**EXERCISE REQUIREMENTS**.
Give back each line below verbatim.

======== INPUT

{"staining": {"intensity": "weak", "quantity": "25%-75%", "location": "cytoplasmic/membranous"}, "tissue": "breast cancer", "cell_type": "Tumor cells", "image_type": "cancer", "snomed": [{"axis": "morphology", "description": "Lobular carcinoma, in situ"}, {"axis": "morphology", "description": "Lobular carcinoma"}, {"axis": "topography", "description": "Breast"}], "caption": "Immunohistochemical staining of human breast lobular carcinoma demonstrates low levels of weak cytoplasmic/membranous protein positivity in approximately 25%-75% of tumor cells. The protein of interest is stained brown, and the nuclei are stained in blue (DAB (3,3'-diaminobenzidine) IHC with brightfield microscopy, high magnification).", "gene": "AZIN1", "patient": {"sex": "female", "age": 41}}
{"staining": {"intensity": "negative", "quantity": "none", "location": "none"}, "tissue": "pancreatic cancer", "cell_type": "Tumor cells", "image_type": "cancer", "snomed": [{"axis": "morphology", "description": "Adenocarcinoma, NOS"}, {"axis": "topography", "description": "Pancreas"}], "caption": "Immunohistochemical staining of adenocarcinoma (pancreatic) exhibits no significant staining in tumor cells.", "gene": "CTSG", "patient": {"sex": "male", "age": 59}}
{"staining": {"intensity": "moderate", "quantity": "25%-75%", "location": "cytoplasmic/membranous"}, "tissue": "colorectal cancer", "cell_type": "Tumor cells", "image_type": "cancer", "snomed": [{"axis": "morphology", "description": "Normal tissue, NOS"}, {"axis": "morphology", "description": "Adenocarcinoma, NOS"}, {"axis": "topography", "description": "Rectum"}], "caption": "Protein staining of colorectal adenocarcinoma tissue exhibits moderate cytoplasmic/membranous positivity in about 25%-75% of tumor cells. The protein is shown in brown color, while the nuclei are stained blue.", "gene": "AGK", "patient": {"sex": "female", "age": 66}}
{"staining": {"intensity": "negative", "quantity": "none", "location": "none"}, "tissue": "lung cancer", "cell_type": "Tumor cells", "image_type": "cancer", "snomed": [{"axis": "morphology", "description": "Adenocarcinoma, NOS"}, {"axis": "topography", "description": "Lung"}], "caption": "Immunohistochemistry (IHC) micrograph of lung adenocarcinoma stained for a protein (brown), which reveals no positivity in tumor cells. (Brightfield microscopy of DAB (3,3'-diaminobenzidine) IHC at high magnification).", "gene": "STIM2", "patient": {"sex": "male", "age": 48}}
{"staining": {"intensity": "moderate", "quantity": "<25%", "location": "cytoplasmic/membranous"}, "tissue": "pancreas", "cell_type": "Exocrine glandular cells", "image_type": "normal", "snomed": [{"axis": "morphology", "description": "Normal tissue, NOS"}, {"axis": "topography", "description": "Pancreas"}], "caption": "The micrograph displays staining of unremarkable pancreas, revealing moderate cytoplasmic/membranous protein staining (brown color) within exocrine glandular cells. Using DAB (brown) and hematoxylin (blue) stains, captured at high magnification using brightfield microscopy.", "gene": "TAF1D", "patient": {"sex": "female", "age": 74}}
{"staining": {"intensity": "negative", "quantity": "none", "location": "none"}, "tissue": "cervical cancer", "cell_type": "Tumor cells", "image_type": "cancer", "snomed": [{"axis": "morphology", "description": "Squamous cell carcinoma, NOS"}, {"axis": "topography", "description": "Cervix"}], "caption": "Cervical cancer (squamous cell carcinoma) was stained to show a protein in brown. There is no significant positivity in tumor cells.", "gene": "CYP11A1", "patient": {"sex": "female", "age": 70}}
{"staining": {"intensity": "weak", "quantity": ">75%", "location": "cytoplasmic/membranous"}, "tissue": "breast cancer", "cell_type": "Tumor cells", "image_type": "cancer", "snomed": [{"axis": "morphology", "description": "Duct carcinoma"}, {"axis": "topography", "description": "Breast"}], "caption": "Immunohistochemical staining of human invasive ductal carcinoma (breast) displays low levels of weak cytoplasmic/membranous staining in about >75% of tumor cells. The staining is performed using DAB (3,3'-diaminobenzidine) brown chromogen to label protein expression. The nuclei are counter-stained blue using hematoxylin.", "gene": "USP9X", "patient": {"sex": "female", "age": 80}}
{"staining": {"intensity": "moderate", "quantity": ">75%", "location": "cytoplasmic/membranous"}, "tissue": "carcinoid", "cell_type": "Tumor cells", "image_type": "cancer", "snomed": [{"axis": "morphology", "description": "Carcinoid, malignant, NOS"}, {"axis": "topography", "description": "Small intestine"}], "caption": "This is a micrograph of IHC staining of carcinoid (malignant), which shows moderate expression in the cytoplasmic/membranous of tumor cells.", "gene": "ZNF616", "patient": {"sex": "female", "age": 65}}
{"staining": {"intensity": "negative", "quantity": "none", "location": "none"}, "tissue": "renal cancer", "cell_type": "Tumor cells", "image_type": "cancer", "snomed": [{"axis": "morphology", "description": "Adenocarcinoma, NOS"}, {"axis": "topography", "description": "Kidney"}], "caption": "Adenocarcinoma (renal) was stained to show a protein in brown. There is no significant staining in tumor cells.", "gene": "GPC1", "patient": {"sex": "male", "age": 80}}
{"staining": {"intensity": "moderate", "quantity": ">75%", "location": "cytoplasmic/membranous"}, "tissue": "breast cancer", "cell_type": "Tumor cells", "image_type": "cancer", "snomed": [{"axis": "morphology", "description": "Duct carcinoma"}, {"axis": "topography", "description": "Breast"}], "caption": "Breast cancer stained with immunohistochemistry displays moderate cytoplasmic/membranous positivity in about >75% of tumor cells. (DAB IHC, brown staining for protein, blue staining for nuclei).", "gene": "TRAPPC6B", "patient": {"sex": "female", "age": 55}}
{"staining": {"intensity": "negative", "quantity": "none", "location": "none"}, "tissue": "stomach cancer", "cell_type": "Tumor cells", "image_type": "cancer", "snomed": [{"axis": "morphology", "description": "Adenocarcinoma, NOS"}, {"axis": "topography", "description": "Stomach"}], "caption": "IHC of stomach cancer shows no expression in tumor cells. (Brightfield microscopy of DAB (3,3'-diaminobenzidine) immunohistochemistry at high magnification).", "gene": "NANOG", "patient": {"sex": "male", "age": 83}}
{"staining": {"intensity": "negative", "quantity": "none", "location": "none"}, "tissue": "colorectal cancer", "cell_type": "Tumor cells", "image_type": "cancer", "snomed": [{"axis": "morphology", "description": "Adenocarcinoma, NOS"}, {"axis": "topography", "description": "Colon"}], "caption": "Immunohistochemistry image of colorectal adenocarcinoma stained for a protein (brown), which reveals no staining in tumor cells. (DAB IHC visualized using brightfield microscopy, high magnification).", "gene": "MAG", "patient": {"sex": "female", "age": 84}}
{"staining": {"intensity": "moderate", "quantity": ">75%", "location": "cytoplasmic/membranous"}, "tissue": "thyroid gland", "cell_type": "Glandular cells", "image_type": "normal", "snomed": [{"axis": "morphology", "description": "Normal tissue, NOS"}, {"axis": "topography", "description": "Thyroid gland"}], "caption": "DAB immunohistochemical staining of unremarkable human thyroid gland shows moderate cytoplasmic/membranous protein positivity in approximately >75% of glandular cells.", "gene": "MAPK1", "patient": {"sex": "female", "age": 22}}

================

**SOLUTION**.
{"staining": {"intensity": "weak", "quantity": "25%-75%", "location": "cytoplasmic/membranous"}, "tissue": "breast cancer", "cell_type": "Tumor cells", "image_type": "cancer", "snomed": [{"axis": "morphology", "description": "Lobular carcinoma, in situ"}, {"axis": "morphology", "description": "Lobular carcinoma"}, {"axis": "topography", "description": "Breast"}], "caption": "Immunohistochemical staining of human breast lobular carcinoma demonstrates low levels of weak cytoplasmic/membranous protein positivity in approximately 25%-75% of tumor cells. The protein of interest is stained brown, and the nuclei are stained in blue (DAB (3,3'-diaminobenzidine) IHC with brightfield microscopy, high magnification).", "gene": "AZIN1", "patient": {"sex": "female", "age": 41}}
{"staining": {"intensity": "negative", "quantity": "none", "location": "none"}, "tissue": "pancreatic cancer", "cell_type": "Tumor cells", "image_type": "cancer", "snomed": [{"axis": "morphology", "description": "Adenocarcinoma, NOS"}, {"axis": "topography", "description": "Pancreas"}], "caption": "Immunohistochemical staining of adenocarcinoma (pancreatic) exhibits no significant staining in tumor cells.", "gene": "CTSG", "patient": {"sex": "male", "age": 59}}
{"staining": {"intensity": "moderate", "quantity": "25%-75%", "location": "cytoplasmic/membranous"}, "tissue": "colorectal cancer", "cell_type": "Tumor cells", "image_type": "cancer", "snomed": [{"axis": "morphology", "description": "Normal tissue, NOS"}, {"axis": "morphology", "description": "Adenocarcinoma, NOS"}, {"axis": "topography", "description": "Rectum"}], "caption": "Protein staining of colorectal adenocarcinoma tissue exhibits moderate cytoplasmic/membranous positivity in about 25%-75% of tumor cells. The protein is shown in brown color, while the nuclei are stained blue.", "gene": "AGK", "patient": {"sex": "female", "age": 66}}
{"staining": {"intensity": "negative", "quantity": "none", "location": "none"}, "tissue": "lung cancer", "cell_type": "Tumor cells", "image_type": "cancer", "snomed": [{"axis": "morphology", "description": "Adenocarcinoma, NOS"}, {"axis": "topography", "description": "Lung"}], "caption": "Immunohistochemistry (IHC) micrograph of lung adenocarcinoma stained for a protein (brown), which reveals no positivity in tumor cells. (Brightfield microscopy of DAB (3,3'-diaminobenzidine) IHC at high magnification).", "gene": "STIM2", "patient": {"sex": "male", "age": 48}}
{"staining": {"intensity": "moderate", "quantity": "<25%", "location": "cytoplasmic/membranous"}, "tissue": "pancreas", "cell_type": "Exocrine glandular cells", "image_type": "normal", "snomed": [{"axis": "morphology", "description": "Normal tissue, NOS"}, {"axis": "topography", "description": "Pancreas"}], "caption": "The micrograph displays staining of unremarkable pancreas, revealing moderate cytoplasmic/membranous protein staining (brown color) within exocrine glandular cells. Using DAB (brown) and hematoxylin (blue) stains, captured at high magnification using brightfield microscopy.", "gene": "TAF1D", "patient": {"sex": "female", "age": 74}}
{"staining": {"intensity": "negative", "quantity": "none", "location": "none"}, "tissue": "cervical cancer", "cell_type": "Tumor cells", "image_type": "cancer", "snomed": [{"axis": "morphology", "description": "Squamous cell carcinoma, NOS"}, {"axis": "topography", "description": "Cervix"}], "caption": "Cervical cancer (squamous cell carcinoma) was stained to show a protein in brown. There is no significant positivity in tumor cells.", "gene": "CYP11A1", "patient": {"sex": "female", "age": 70}}
{"staining": {"intensity": "weak", "quantity": ">75%", "location": "cytoplasmic/membranous"}, "tissue": "breast cancer", "cell_type": "Tumor cells", "image_type": "cancer", "snomed": [{"axis": "morphology", "description": "Duct carcinoma"}, {"axis": "topography", "description": "Breast"}], "caption": "Immunohistochemical staining of human invasive ductal carcinoma (breast) displays low levels of weak cytoplasmic/membranous staining in about >75% of tumor cells. The staining is performed using DAB (3,3'-diaminobenzidine) brown chromogen to label protein expression. The nuclei are counter-stained blue using hematoxylin.", "gene": "USP9X", "patient": {"sex": "female", "age": 80}}
{"staining": {"intensity": "moderate", "quantity": ">75%", "location": "cytoplasmic/membranous"}, "tissue": "carcinoid", "cell_type": "Tumor cells", "image_type": "cancer", "snomed": [{"axis": "morphology", "description": "Carcinoid, malignant, NOS"}, {"axis": "topography", "description": "Small intestine"}], "caption": "This is a micrograph of IHC staining of carcinoid (malignant), which shows moderate expression in the cytoplasmic/membranous of tumor cells.", "gene": "ZNF616", "patient": {"sex": "female", "age": 65}}
{"staining": {"intensity": "negative", "quantity": "none", "location": "none"}, "tissue": "renal cancer", "cell_type": "Tumor cells", "image_type": "cancer", "snomed": [{"axis": "morphology", "description": "Adenocarcinoma, NOS"}, {"axis": "topography", "description": "Kidney"}], "caption": "Adenocarcinoma (renal) was stained to show a protein in brown. There is no significant staining in tumor cells.", "gene": "GPC1", "patient": {"sex": "male", "age": 80}}
{"staining": {"intensity": "moderate", "quantity": ">75%", "location": "cytoplasmic/membranous"}, "tissue": "breast cancer", "cell_type": "Tumor cells", "image_type": "cancer", "snomed": [{"axis": "morphology", "description": "Duct carcinoma"}, {"axis": "topography", "description": "Breast"}], "caption": "Breast cancer stained with immunohistochemistry displays moderate cytoplasmic/membranous positivity in about >75% of tumor cells. (DAB IHC, brown staining for protein, blue staining for nuclei).", "gene": "TRAPPC6B", "patient": {"sex": "female", "age": 55}}
{"staining": {"intensity": "negative", "quantity": "none", "location": "none"}, "tissue": "stomach cancer", "cell_type": "Tumor cells", "image_type": "cancer", "snomed": [{"axis": "morphology", "description": "Adenocarcinoma, NOS"}, {"axis": "topography", "description": "Stomach"}], "caption": "IHC of stomach cancer shows no expression in tumor cells. (Brightfield microscopy of DAB (3,3'-diaminobenzidine) immunohistochemistry at high magnification).", "gene": "NANOG", "patient": {"sex": "male", "age": 83}}
{"staining": {"intensity": "negative", "quantity": "none", "location": "none"}, "tissue": "colorectal cancer", "cell_type": "Tumor cells", "image_type": "cancer", "snomed": [{"axis": "morphology", "description": "Adenocarcinoma, NOS"}, {"axis": "topography", "description": "Colon"}], "caption": "Immunohistochemistry image of colorectal adenocarcinoma stained for a protein (brown), which reveals no staining in tumor cells. (DAB IHC visualized using brightfield microscopy, high magnification).", "gene": "MAG", "patient": {"sex": "female", "age": 84}}
{"staining": {"intensity": "moderate", "quantity": ">75%", "location": "cytoplasmic/membranous"}, "tissue": "thyroid gland", "cell_type": "Glandular cells", "image_type": "normal", "snomed": [{"axis": "morphology", "description": "Normal tissue, NOS"}, {"axis": "topography", "description": "Thyroid gland"}], "caption": "DAB immunohistochemical staining of unremarkable human thyroid gland shows moderate cytoplasmic/membranous protein positivity in approximately >75% of glandular cells.", "gene": "MAPK1", "patient": {"sex": "female", "age": 22}}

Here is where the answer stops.